Who should be vaccinated? Vaccines are recommended for people of all ages: infants as young as six weeks old; adolescents; adults; and seniors 65 years or older. The Centers for Disease Control and Prevention (CDC) recommends that all children aged 6 months or older receive the recommended vaccines in order to protect them against serious diseases such as whooping cough and mumps. Adults should also get certain vaccinations throughout their lives in order to stay up-to-date on immunization protection against these same illnesses. Additionally, those at higher risk—such as pregnant women—should consult their healthcare provider about receiving any additional vaccinations they may need for optimal health protection during pregnancy and beyond.
Vaccine Schedule and Requirements
The most common illnesses that can be prevented by vaccination include measles, mumps, rubella, tetanus, pertussis (whooping cough), polio, rotavirus, and varicella (chickenpox).

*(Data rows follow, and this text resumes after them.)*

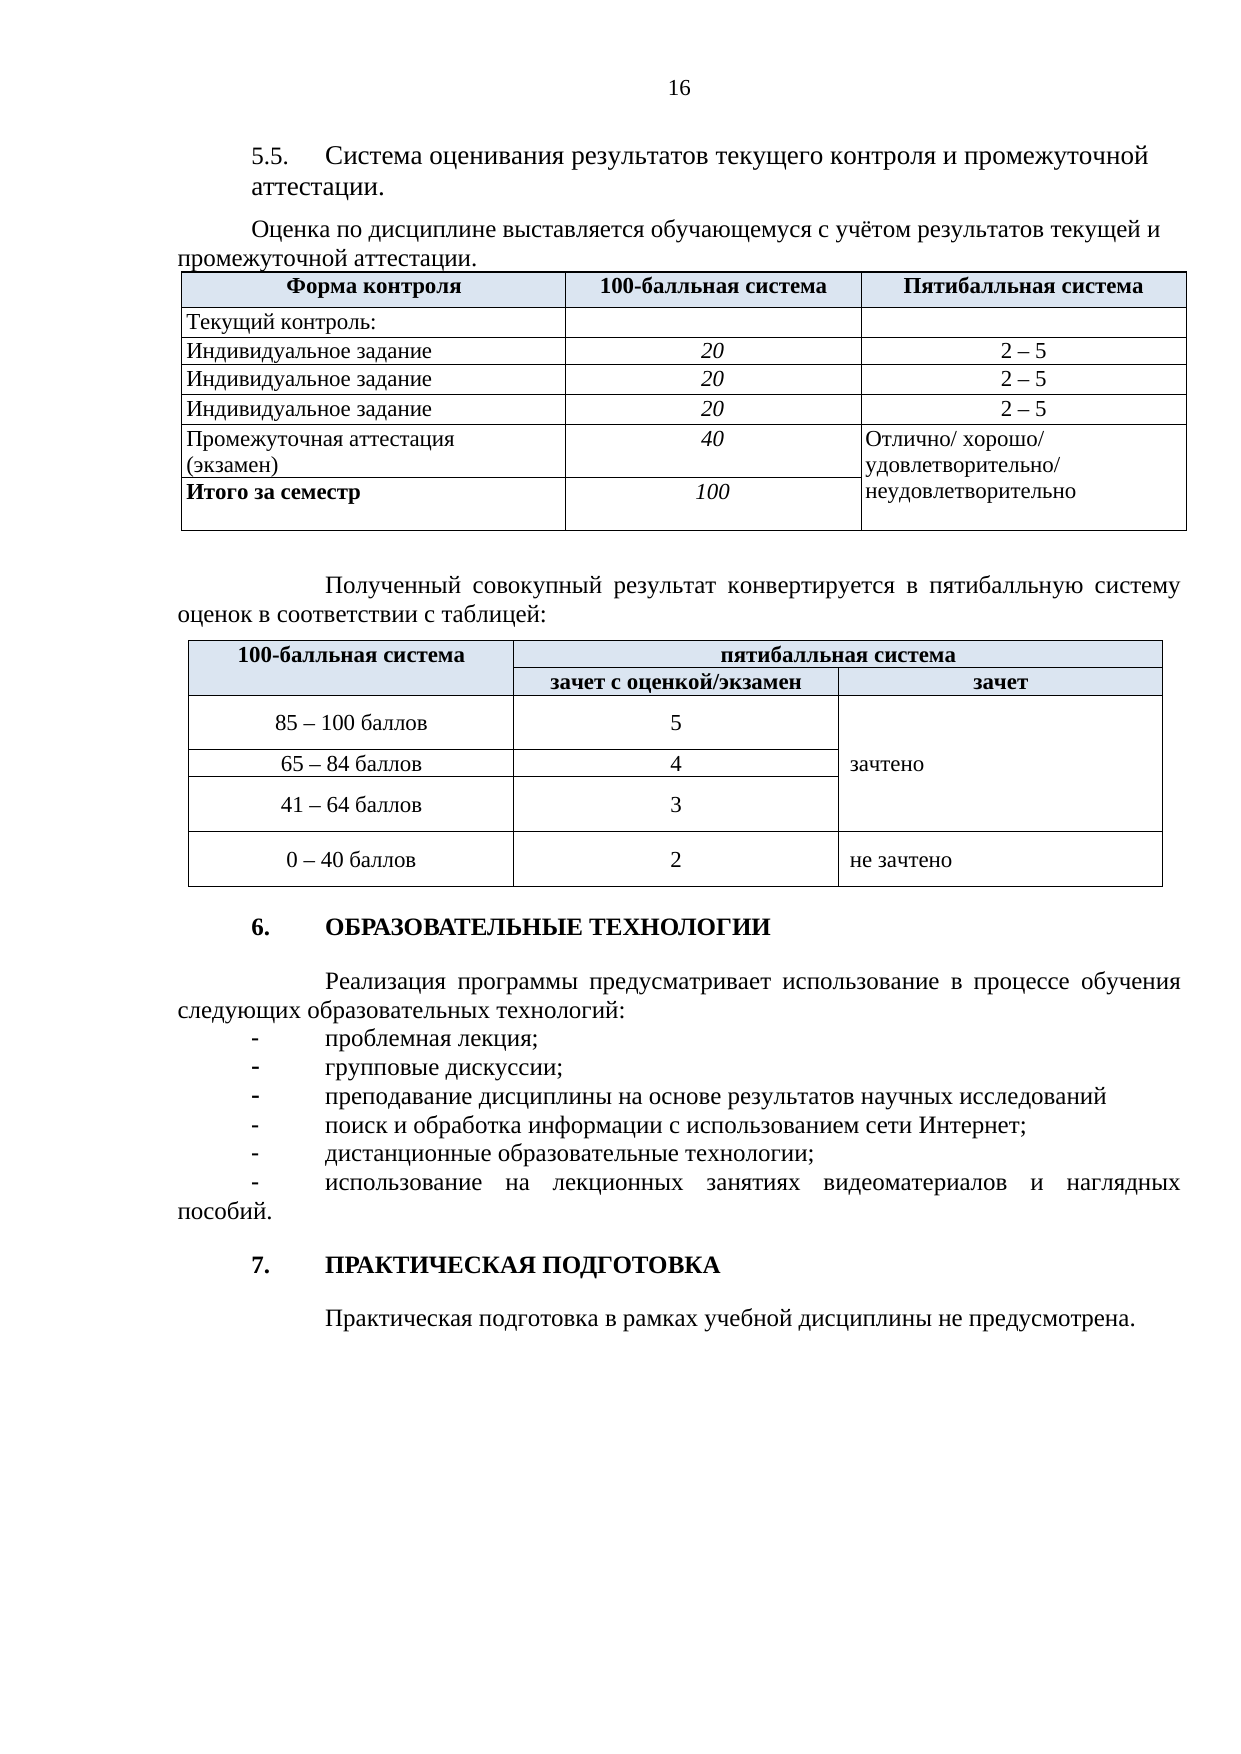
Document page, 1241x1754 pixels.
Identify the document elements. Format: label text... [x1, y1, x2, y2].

table_cell [566, 308, 861, 337]
table_cell 5 [514, 696, 838, 748]
list дистанционные образовательные технологии; [177, 1138, 1181, 1167]
table_cell 2 – 5 [862, 338, 1186, 364]
table_cell 2 – 5 [862, 365, 1186, 394]
table_cell 40 [566, 425, 861, 477]
table_cell Текущий контроль: [182, 308, 565, 337]
table_cell 20 [566, 338, 861, 364]
subtitle ОБРАЗОВАТЕЛЬНЫЕ ТЕХНОЛОГИИ [251, 912, 1181, 941]
list Практическая подготовка в рамках учебной дисциплины не предусмотрена. [177, 1303, 1181, 1332]
table_cell 2 [514, 832, 838, 886]
table_cell 2 – 5 [862, 395, 1186, 423]
table_cell 100 [566, 478, 861, 530]
subtitle Система оценивания результатов текущего контроля и промежуточной аттестации. [251, 139, 1181, 201]
table_cell 20 [566, 365, 861, 394]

Vaccinations are also recommended for preventing certain strains of influenza. Other vaccinations are available to protect against hepatitis A and B; human papillomavirus (HPV); Haemophilus influenzae type b (Hib); meningococcal disease; pneumococcal pneumonias; and diphtheria. The vaccine schedule and requirements will depend on the age of the child or adult being vaccinated as well as health conditions that may make some vaccines less effective or contraindicated. For example, infants typically begin their vaccine series at six weeks old with a dose of the polio vaccine followed by other doses every four to six weeks until completion. Adults should receive regular recommended immunizations for influenza and other illnesses such as shingles depending on their medical history and lifestyle risk factors.
Conclusion: Protecting Yourself Through Vaccination
Vaccines have been widely used to prevent a variety of illnesses, including measles, mumps, rubella, diphtheria, tetanus and whooping cough. Vaccines work by introducing a weakened form of the virus into the body so that it can build up an immunity against it. Vaccination is also used to protect against viral hepatitis B and bacterial meningitis. Preventative vaccines are now available for certain types of cancers such as HPV-related cervical cancer or liver cancer related to hepatitis B infection. By getting vaccinated against these illnesses, people can reduce their risk of developing them and potentially save lives in the process. Furthermore, many countries have comprehensive childhood vaccine programs that ensure all children receive protection from common diseases in early life when they are at most risk for serious complications from these illnesses. But what about for adults? Are vaccines still relevant and necessary in adulthood? The short answer is yes. For example, although most people have already been infected with hepatitis B virus as children, some people remain uninfected or become re-infected in adulthood. These people are at risk of developing serious liver disease and may die from cirrhosis, liver cancer, or liver failure. In addition, certain cancers (e.g., cervical, ovarian) can be prevented through the use of vaccines.